▶ Requirement: Take the line that contains "wire we,re,s,x;" as the first line and the last line of the records as the end. Please set down everything in that range exactly.

▶ Supplied information:
══════════════════════════════
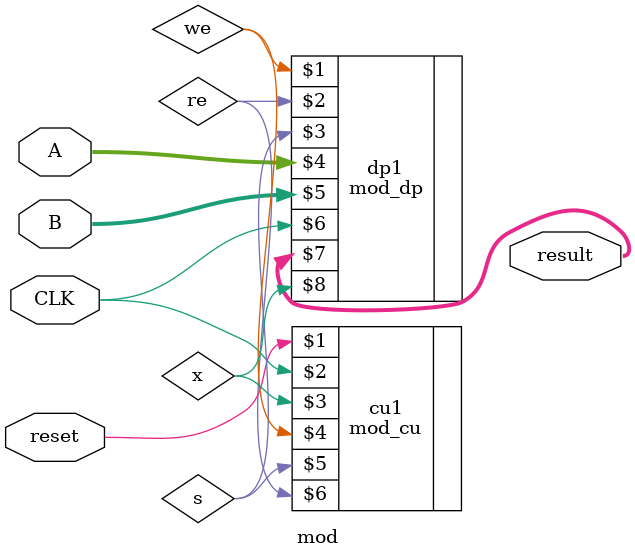
<source format=v>
module mod(
input [31:0] A, input[31:0] B,input CLK,input reset,output [31:0]result);

wire we,re,s,x;
mod_dp dp1(we,re,s,A, B,CLK,result,x);
mod_cu cu1(reset,CLK,x,we,s,re);


endmodule













</source>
══════════════════════════════
▶ Result of the exercise:
wire we,re,s,x;
mod_dp dp1(we,re,s,A, B,CLK,result,x);
mod_cu cu1(reset,CLK,x,we,s,re);


endmodule













</source>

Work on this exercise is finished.